Use this file to discover all available pages before exploring further.

Observability in Microservices

When you have 50 services, “tailing the logs” is impossible. You need centralized observability.

1. The Three Pillars

  1. Logs: Immutable record of discrete events. (“Error at 10:00 PM”).
  2. Metrics: Aggregated data over time. (“CPU usage is 80%”, “Requests per second: 50”).
  3. Tracing: The path of a single request across multiple services.

2. Distributed Tracing with Zipkin/Micrometer

Spring Boot 3 uses Micrometer Tracing (formerly Spring Cloud Sleuth). Dependencies:
  • io.micrometer:micrometer-tracing-bridge-brave
  • io.zipkin.reporter2:zipkin-reporter-brave
How it works Every request gets a unique Trace ID (global) and Span ID (local). These IDs are propagated via HTTP headers (traceparent).
Running Zipkin:
docker run -d -p 9411:9411 openzipkin/zipkin
Config (application.yml):
management:
  tracing:
    sampling:
      probability: 1.0 # Sample 100% of requests (Don't do this in prod!)
Now, when you hit Order Service, which calls Inventory Service, you can see the full timeline in Zipkin UI (http://localhost:9411).

INFORMATION SUPPLIED:
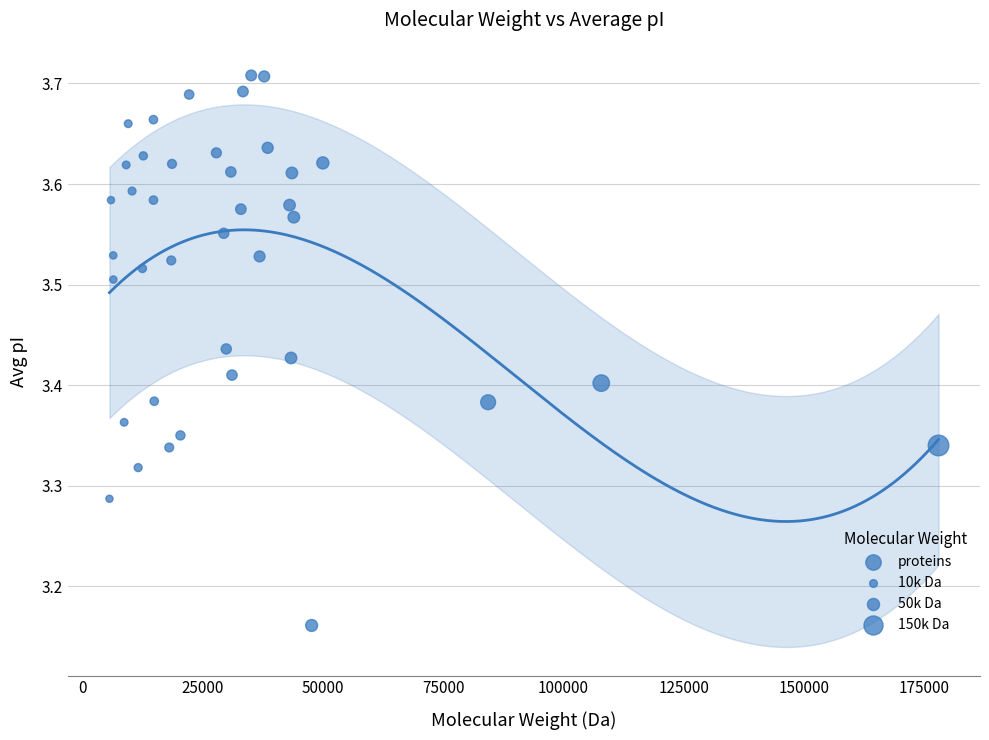

What is the range of Y values (max minus min)?

0.5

AIM OF THE TASK:
Could you copy, word for word, the part of the observability text between "2. Distributed Tracing" and "HTTP headers (traceparent).", inclusive?

RESULT FOR THIS EXERCISE:
2. Distributed Tracing with Zipkin/Micrometer

Spring Boot 3 uses Micrometer Tracing (formerly Spring Cloud Sleuth). Dependencies:
  • io.micrometer:micrometer-tracing-bridge-brave
  • io.zipkin.reporter2:zipkin-reporter-brave
How it works Every request gets a unique Trace ID (global) and Span ID (local). These IDs are propagated via HTTP headers (traceparent).